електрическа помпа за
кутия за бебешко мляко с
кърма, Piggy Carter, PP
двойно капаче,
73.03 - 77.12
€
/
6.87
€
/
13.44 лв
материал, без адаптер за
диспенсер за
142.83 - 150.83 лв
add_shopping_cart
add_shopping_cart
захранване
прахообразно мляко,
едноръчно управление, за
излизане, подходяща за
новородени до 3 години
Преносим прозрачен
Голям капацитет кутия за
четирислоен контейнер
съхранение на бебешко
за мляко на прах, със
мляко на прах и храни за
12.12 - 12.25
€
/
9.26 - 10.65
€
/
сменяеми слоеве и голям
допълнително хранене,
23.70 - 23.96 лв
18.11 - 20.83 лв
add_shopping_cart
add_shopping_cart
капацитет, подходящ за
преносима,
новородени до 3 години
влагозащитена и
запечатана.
-.-.-
Rewrite every line of the listing above, putting "BGN" wherever "лв" appears and leaving everything else unchanged.

електрическа помпа за
кутия за бебешко мляко с
кърма, Piggy Carter, PP
двойно капаче,
73.03 - 77.12
€
/
6.87
€
/
13.44 BGN
материал, без адаптер за
диспенсер за
142.83 - 150.83 BGN
add_shopping_cart
add_shopping_cart
захранване
прахообразно мляко,
едноръчно управление, за
излизане, подходяща за
новородени до 3 години
Преносим прозрачен
Голям капацитет кутия за
четирислоен контейнер
съхранение на бебешко
за мляко на прах, със
мляко на прах и храни за
12.12 - 12.25
€
/
9.26 - 10.65
€
/
сменяеми слоеве и голям
допълнително хранене,
23.70 - 23.96 BGN
18.11 - 20.83 BGN
add_shopping_cart
add_shopping_cart
капацитет, подходящ за
преносима,
новородени до 3 години
влагозащитена и
запечатана.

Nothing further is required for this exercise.